Tem o Dr. Alexandre Lourenço razão quanto à perda de liderança e de autonomia dos médicos. Apenas é omisso na identificação das suas causas, que são a partidarização dos cargos de gestão das instituições do S N S e a escolha, por parte destes órgãos, dos responsáveis clínicos das mesmas, bem como a consentida preponderância de gestores e administradores sobre os decisores clínicos.

Esta realidade, caracterizada pelo subfinanciamento crónico das instituições do S N S e pelas deficiências da sua gestão, criou sucessivas dificuldades à sua organização e desenvolvimento e conduziu a uma menor eficácia na utilização dos recursos disponíveis, à degradação das instalações e equipamentos e às actuais más condições de trabalho para os médicos e de acolhimento para os doentes. A par da miserável retribuição que auferem, são estas as razões pelas quais o S N S não consegue reter os seus médicos e o que explica que os privados consigam atrair estes profissionais altamente qualificados, formados e diferenciados no S N S, que recrutam sem partilhar os custos inerentes à sua formação.

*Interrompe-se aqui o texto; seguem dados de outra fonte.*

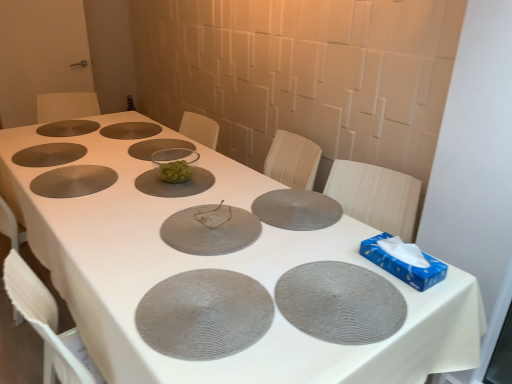
This screenshot has height=384, width=512. I want to click on vacant space behind gray textured placemat at center, positioned as the 10th glass plate in back-to-front order, so click(212, 247).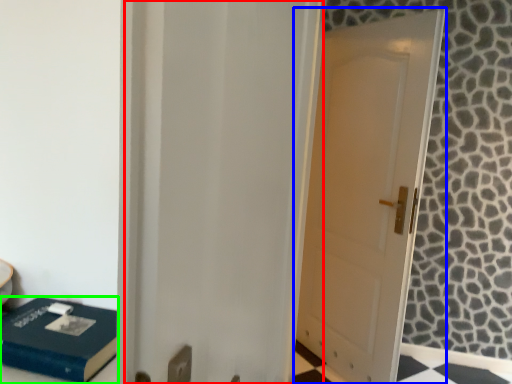
Question: Considering the real-world distances, which object is closest to screen door (highlighted by a red box)? door (highlighted by a blue box) or box (highlighted by a green box).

E a forma como elogia a capacidade dos privados em investir em tecnologia de ponta esquece a lógica diferente deste investimento, que se destina a quem tem dinheiro para pagar a sua utilização, deixando para o S N S os restantes doentes, os mais complexos e mais consumidores de recursos.

Concordando com a conclusão do Dr. Alexandre Lourenço de que é necessário defender e repor a dignidade e o prestígio das Carreiras Médicas (afinal reconhece que existem), direi que ela parece estar em contradição com os postulados que defendeu, e que estes objectivos devem ser uma preocupação não apenas da cúpula política da Saúde, mas de todos os actores nesta área.